Yep. It's burdening 99% of legitimate users with a very minor inconvenience, to stop the 1% of bad actors who would otherwise end up doing a lot of really bad things that would harm the 99% in ways that go far outside the scope we think of as covered by the financial system.
So yes, I understand where you're coming from, but my libertarian instincts to reflexively think of KYC/AML as excessive and annoying regulation and untrammeled exchange as a good thing, turn out on closer examination to be simply wrong.

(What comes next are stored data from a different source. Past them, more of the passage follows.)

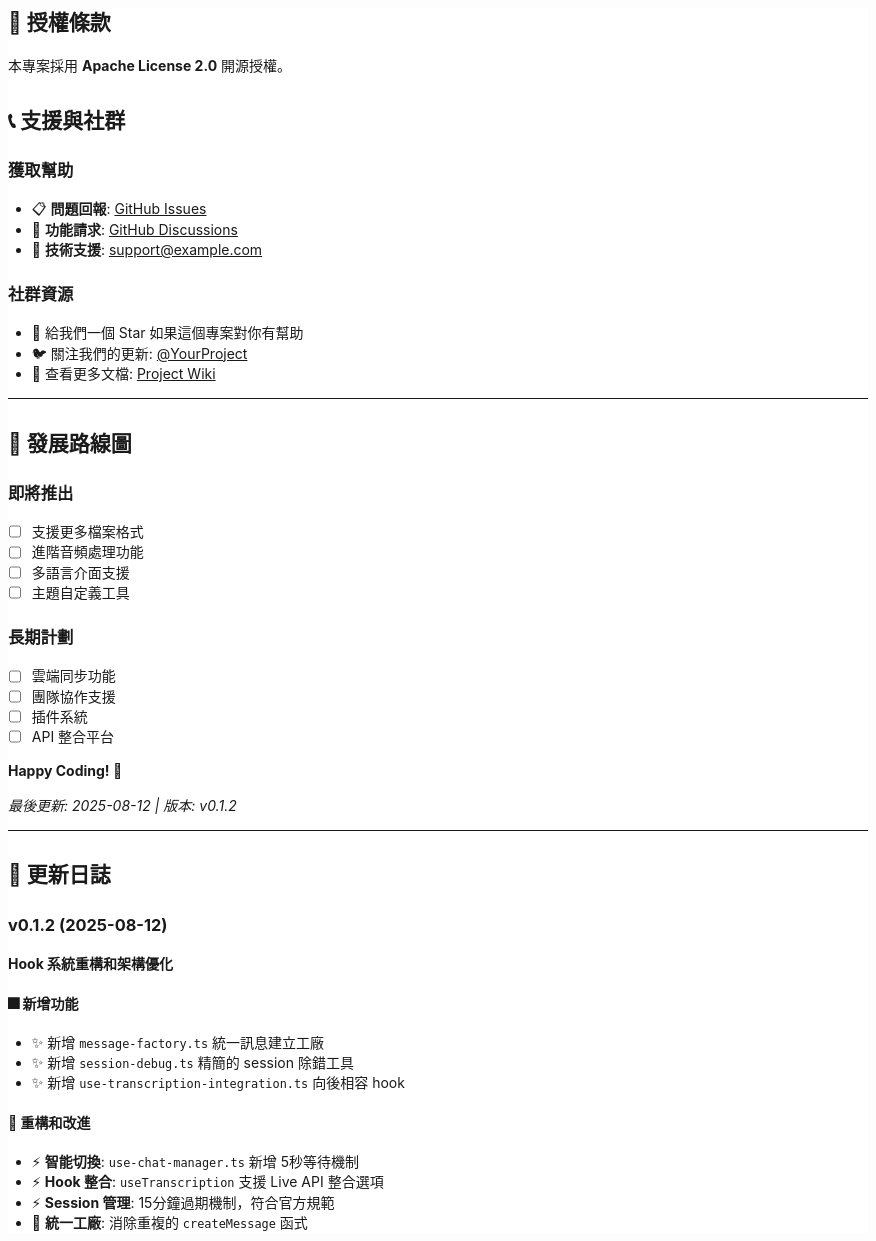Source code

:## 📄 授權條款

本專案採用 **Apache License 2.0** 開源授權。

## 📞 支援與社群

### 獲取幫助
- 📋 **問題回報**: [GitHub Issues](https://github.com/your-repo/issues)
- 💬 **功能請求**: [GitHub Discussions](https://github.com/your-repo/discussions)
- 📧 **技術支援**: support@example.com

### 社群資源
- 🌟 給我們一個 Star 如果這個專案對你有幫助
- 🐦 關注我們的更新: [@YourProject](https://twitter.com/yourproject)
- 📖 查看更多文檔: [Project Wiki](https://github.com/your-repo/wiki)

---

## 🎯 發展路線圖

### 即將推出
- [ ] 支援更多檔案格式
- [ ] 進階音頻處理功能
- [ ] 多語言介面支援
- [ ] 主題自定義工具

### 長期計劃
- [ ] 雲端同步功能
- [ ] 團隊協作支援
- [ ] 插件系統
- [ ] API 整合平台

**Happy Coding! 🚀**

*最後更新: 2025-08-12 | 版本: v0.1.2*

---

## 📜 更新日誌

### v0.1.2 (2025-08-12)
**Hook 系統重構和架構優化**

#### 🎆 新增功能
- ✨ 新增 `message-factory.ts` 統一訊息建立工廠
- ✨ 新增 `session-debug.ts` 精簡的 session 除錯工具
- ✨ 新增 `use-transcription-integration.ts` 向後相容 hook

#### 🔄 重構和改進
- ⚡ **智能切換**: `use-chat-manager.ts` 新增 5秒等待機制
- ⚡ **Hook 整合**: `useTranscription` 支援 Live API 整合選項
- ⚡ **Session 管理**: 15分鐘過期機制，符合官方規範
- 🚀 **統一工廠**: 消除重複的 `createMessage` 函式

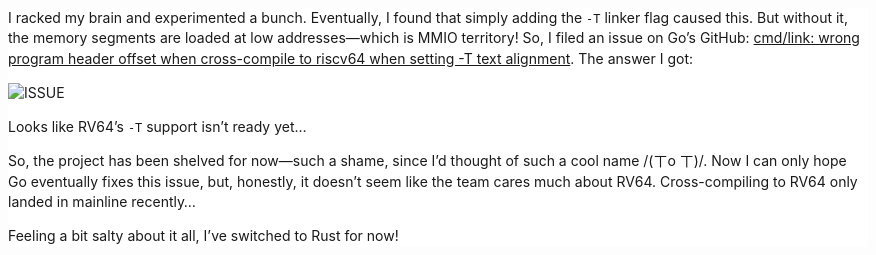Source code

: I racked my brain and experimented a bunch. Eventually, I found that simply adding the `-T` linker flag caused this. But without it, the memory segments are loaded at low addresses—which is MMIO territory! So, I filed an issue on Go’s GitHub: [cmd/link: wrong program header offset when cross-compile to riscv64 when setting -T text alignment](https://github.com/golang/go/issues/57983). The answer I got:

![ISSUE](https://blog-img.shinya.click/2025/42c633b821d4323697e542b47a8fce31.png)

Looks like RV64’s `-T` support isn’t ready yet…

So, the project has been shelved for now—such a shame, since I’d thought of such a cool name /(ㄒo ㄒ)/. Now I can only hope Go eventually fixes this issue, but, honestly, it doesn’t seem like the team cares much about RV64. Cross-compiling to RV64 only landed in mainline recently…

Feeling a bit salty about it all, I’ve switched to Rust for now!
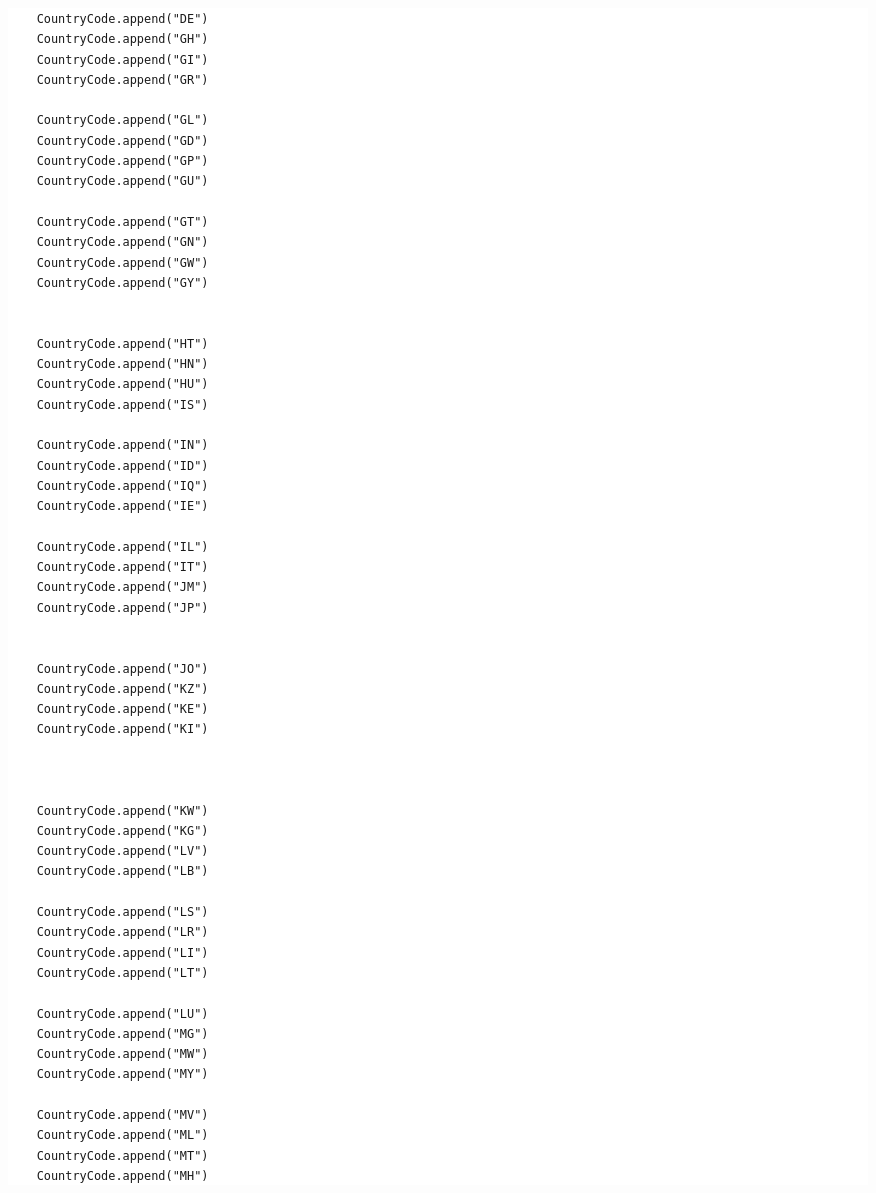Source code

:         CountryCode.append("DE")
        CountryCode.append("GH")
        CountryCode.append("GI")
        CountryCode.append("GR")
        
        CountryCode.append("GL")
        CountryCode.append("GD")
        CountryCode.append("GP")
        CountryCode.append("GU")
        
        CountryCode.append("GT")
        CountryCode.append("GN")
        CountryCode.append("GW")
        CountryCode.append("GY")
        
        
        CountryCode.append("HT")
        CountryCode.append("HN")
        CountryCode.append("HU")
        CountryCode.append("IS")
        
        CountryCode.append("IN")
        CountryCode.append("ID")
        CountryCode.append("IQ")
        CountryCode.append("IE")
        
        CountryCode.append("IL")
        CountryCode.append("IT")
        CountryCode.append("JM")
        CountryCode.append("JP")
        
        
        CountryCode.append("JO")
        CountryCode.append("KZ")
        CountryCode.append("KE")
        CountryCode.append("KI")
        
        
        
        CountryCode.append("KW")
        CountryCode.append("KG")
        CountryCode.append("LV")
        CountryCode.append("LB")
        
        CountryCode.append("LS")
        CountryCode.append("LR")
        CountryCode.append("LI")
        CountryCode.append("LT")
        
        CountryCode.append("LU")
        CountryCode.append("MG")
        CountryCode.append("MW")
        CountryCode.append("MY")
        
        CountryCode.append("MV")
        CountryCode.append("ML")
        CountryCode.append("MT")
        CountryCode.append("MH")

I'm not sure I would categorize it as "minor inconvenience". In terms of financial numbers, it's estimated to cost 180B$ [1]. You also have to consider all the opportunity costs of what we could achieve with a faster and smoother financial system. And you have to consider financial inclusion and all that, there are lots of really interesting financial instruments that I can't access because there's some retail that doesn't understand exactly how it works and because we lower regulations to lowest common denominator, let's just ban it. We are also cutoff from these exchanges like Binance which have much more liquidity, more interesting products, etc.
And I'm not sure that it's all that effective, especially after seeing HSBC launder money for cartels and get away with it [2]. Oh and none of these regulations obviously stopped 2008 or any of the previous crises.
To me a lot of these regulations seem like the TSA security theatre, seems useful, but at this point, pretty outdated and inefficient.
Agreed that this isn't just a "minor inconvenience" and as a resident alien in another country for a while (the UK), I found KYC regulations to be really quite obnoxious — and I was a pretty good position to handle them, at that.
The question of whether it's worth it is a real one, and more honestly answered (whether positive or negative) if we admit these substantial costs.
Okay, fair enough, maybe 'very minor inconvenience' is understating it. And granted that the safeguards are not perfect, and some financial crime does get through. I still think the current state of affairs is a big improvement on what we would have if we just threw out the regulations.